Oracle for the Long
Haul
by Tom Gardner
([email protected])
ALEXANDRIA, VA, (June 17, 1997)/FOOLWIRE/ -- So Oracle announced 4th
quarter earnings today, did they?
I look forward to studying them. I haven't had the time to look them over
yet, but I assume the company put up 30-35% growth in sales and earnings
over the same period last year. Oracle certainly posted double-digit margins.
And their conference call will probably reveal powerful optimism about the
company's future in a digital world that demands a significantly speedier
and more artful management of data than ever before.
It's a demand that will grow exponentially over the next twenty years, so
long as Nostradamus was wrong.
No, I haven't seen the earnings report yet, but I assume it'll play out like
that. I don't mean to be too, too cavalier about it all. And I'm taking only
a very small risk here, betting that Oracle will post a healthy quarter.
That's because past performance is some sort of indicator of future results.
Oracle has been an awesome company, posting consistent and broad sales and
earnings growth over the past five years.
This is a radically different company than the one which battled through
The Troubles in 1991. Back then, Oracle was booking sales it shouldn't have
been.
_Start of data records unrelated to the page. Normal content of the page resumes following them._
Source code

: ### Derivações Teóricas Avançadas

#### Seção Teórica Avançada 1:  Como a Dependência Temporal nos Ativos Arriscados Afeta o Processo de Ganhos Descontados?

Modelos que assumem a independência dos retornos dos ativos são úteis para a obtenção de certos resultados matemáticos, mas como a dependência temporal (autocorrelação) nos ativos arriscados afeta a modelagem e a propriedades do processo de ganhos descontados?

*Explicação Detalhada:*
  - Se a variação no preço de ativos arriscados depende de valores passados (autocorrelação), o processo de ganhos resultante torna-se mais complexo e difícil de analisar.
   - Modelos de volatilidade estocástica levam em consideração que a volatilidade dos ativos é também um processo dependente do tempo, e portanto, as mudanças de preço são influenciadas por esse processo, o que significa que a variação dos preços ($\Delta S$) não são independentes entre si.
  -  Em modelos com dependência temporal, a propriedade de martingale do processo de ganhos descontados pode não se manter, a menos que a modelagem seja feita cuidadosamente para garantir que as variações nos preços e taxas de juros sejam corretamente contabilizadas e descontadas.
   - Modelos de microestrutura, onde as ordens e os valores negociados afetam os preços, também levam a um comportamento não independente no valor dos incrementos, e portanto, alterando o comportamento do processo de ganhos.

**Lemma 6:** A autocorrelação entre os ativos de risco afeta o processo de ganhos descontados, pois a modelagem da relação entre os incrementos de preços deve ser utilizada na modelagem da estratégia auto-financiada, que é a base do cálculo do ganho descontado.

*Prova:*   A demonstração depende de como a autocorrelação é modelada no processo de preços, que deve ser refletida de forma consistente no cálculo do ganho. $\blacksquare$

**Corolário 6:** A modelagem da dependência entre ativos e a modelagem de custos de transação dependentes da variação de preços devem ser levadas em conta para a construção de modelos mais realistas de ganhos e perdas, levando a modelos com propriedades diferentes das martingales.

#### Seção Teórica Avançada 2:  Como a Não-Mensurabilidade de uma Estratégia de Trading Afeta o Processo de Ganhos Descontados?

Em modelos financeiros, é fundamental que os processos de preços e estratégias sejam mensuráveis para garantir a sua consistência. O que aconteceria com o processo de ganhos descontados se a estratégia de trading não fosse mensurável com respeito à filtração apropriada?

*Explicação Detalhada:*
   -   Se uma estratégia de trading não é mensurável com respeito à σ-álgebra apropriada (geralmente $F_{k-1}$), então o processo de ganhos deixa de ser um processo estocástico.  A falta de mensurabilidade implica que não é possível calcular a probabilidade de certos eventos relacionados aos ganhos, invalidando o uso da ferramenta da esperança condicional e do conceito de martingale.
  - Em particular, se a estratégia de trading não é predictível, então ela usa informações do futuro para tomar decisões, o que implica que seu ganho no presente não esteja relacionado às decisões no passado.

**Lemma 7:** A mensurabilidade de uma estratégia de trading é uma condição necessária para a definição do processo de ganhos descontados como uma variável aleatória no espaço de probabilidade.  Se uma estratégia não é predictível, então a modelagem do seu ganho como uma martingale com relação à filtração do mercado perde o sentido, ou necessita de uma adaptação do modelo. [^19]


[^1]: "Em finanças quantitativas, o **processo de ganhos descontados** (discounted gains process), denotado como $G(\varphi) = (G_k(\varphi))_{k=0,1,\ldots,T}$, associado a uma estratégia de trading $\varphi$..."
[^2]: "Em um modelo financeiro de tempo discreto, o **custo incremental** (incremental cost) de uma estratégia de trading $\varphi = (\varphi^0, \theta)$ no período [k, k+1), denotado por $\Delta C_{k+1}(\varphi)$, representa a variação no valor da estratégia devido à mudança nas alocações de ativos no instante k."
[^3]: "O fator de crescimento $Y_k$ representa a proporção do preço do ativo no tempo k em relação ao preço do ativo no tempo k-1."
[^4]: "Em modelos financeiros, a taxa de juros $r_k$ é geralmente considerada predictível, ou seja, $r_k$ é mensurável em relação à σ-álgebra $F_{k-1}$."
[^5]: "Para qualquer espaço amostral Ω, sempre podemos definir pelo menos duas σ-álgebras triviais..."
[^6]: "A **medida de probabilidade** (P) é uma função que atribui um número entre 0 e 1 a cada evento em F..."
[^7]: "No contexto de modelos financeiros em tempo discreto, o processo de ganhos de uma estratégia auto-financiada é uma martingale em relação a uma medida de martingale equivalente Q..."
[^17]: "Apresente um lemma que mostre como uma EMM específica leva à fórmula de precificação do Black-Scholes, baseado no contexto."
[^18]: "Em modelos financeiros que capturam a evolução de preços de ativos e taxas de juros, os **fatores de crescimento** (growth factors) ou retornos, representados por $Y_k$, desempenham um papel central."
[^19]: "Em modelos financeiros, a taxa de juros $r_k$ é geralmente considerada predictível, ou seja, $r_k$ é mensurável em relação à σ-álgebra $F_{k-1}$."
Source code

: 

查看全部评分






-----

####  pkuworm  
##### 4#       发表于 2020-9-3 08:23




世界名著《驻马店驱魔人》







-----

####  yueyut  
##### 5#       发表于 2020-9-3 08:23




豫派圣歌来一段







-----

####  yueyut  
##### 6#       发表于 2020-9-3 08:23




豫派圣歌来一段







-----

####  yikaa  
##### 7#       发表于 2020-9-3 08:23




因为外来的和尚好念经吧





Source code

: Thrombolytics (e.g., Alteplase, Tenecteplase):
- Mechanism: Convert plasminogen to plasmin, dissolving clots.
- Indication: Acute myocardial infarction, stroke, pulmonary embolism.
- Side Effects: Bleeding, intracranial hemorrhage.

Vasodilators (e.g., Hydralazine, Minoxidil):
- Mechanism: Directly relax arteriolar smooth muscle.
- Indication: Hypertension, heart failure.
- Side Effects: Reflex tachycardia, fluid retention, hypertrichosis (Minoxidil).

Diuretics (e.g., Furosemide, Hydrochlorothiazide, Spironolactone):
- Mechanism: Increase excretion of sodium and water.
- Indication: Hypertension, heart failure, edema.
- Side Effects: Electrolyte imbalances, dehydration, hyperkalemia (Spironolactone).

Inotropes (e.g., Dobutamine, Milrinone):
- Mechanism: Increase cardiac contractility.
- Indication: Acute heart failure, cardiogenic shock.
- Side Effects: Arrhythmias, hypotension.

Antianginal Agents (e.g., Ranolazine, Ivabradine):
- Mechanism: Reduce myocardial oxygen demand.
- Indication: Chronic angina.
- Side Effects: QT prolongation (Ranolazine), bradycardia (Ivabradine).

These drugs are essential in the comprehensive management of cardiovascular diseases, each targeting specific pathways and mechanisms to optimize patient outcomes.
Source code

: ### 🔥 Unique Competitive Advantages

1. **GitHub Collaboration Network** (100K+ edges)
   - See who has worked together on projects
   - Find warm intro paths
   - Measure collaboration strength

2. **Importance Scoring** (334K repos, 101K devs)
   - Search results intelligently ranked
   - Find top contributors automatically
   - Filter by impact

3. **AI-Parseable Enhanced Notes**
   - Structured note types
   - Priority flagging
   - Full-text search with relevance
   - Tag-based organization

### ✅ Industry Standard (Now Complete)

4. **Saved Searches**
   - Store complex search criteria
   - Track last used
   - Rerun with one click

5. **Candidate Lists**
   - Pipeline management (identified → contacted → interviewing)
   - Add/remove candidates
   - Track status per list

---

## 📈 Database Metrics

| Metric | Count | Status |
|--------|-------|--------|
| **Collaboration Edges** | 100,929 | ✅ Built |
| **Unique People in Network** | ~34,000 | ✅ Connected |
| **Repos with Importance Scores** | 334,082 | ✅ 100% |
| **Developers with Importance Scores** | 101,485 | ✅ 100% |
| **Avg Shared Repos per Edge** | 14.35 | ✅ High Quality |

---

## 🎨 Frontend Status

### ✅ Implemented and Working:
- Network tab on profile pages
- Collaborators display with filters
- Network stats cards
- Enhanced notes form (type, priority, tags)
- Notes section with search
Investors who watched accounts receivable outpace income growth started
wondering just what in the heck "sales" and "earnings" meant. Not much, in
that environment. After all, I can sell you this article for $1,000 per copy,
charge you nothing, call it $1,000 in sales and $500 in earnings, see my
stock climb, and never have turned even a penny of profit. Oracle wasn't
selling Fool Portfolio reports for a thousand bucks, but the underlying principle
was the same.
Oracle's selling got way ahead of its serving.
Then enter from the right side, Ray Lane -- from the management-consulting
firm Booz, Allen and Hamilton. Lane brought performance standards, tighter
quantification, and an attentiveness to the bottom line. Each of these qualities
neatly integrated with CEO Larry Ellison's marketing talents, his flair for
things extraordinary and sometimes absurd. They played ping pong -- the spirit
of an Ellison idea merging with Lane's hard performance numbers; reality
meeting imagination.
Since the close of 1991, Oracle's stock has risen from a split-adjusted price
of $3 per share to its pre-earnings perch of $52 per share today. That totes
up to a growth rate of 68% per year. $10,000 invested in Oracle stock just
5 1/2 years ago is valued at over $170,000 today. If you're sitting on those
gains, even if you're sitting on just the stock's 37% returns over the past
year, I think you'd be unwise to look at today's earnings report and care
too much about it, one way or t'other. It should take more than a quarter
to rock you out of your position.
Going into the report, Oracle is showing the following underlying financial
strength:
Sales $5.2 billion
Earnings $1.1 billion
Profit Margins 21.2%
Cash $1.0 billion
Long-Term Debt $300 million
Flow Ratio 1.14 **
** The Flow Ratio is defined as: (current assets minus cash) / current
liabilities. It's a measure of how well the company is managing the flow
of its inventory & receivables relative to its payables. If you need
further clarification on this, drop by the
Cash-King
folder on the Investor's Roundtable board on our Web site. A fellow named
"Doubting Thomas" has been posting brilliantly there. **
The numbers show an extraordinarily sturdy business; the story tells of a
company prepared to manage data at the outset of the Age of Information and
Global Networking. Oracle wouldn't be here without Ray Lane's calculator,
and it wouldn't be here without Ellison's flair.
Of course, there's no such thing as a sure thing -- as Jon Cusack learned
in a movie. The unfortunate passengers on the Titanic lived that notion,
when 1,500 people went to the bottom of the Atlantic on April 15, 1912. Every
sound investment portfolio carries an oversupply of lifeboats... because
when the market corrects with the ten-ton force of a tsunami or tears your
hull like an iceberg, everyone heavily on margin, everyone without a lifeboat,
everyone employing the sure-thing strategy is going to breath undertow for
a long while.
Conversely, those not on margin, those investing, who have pounded into stocks
only what they could afford to part with for years, dropping it exclusively
into top-tier businesses -- their portfolios will snap back, with a vengeance.
Finding top-tier businesses in a dearly-valued market is crucial.
Oracle looks like one such business.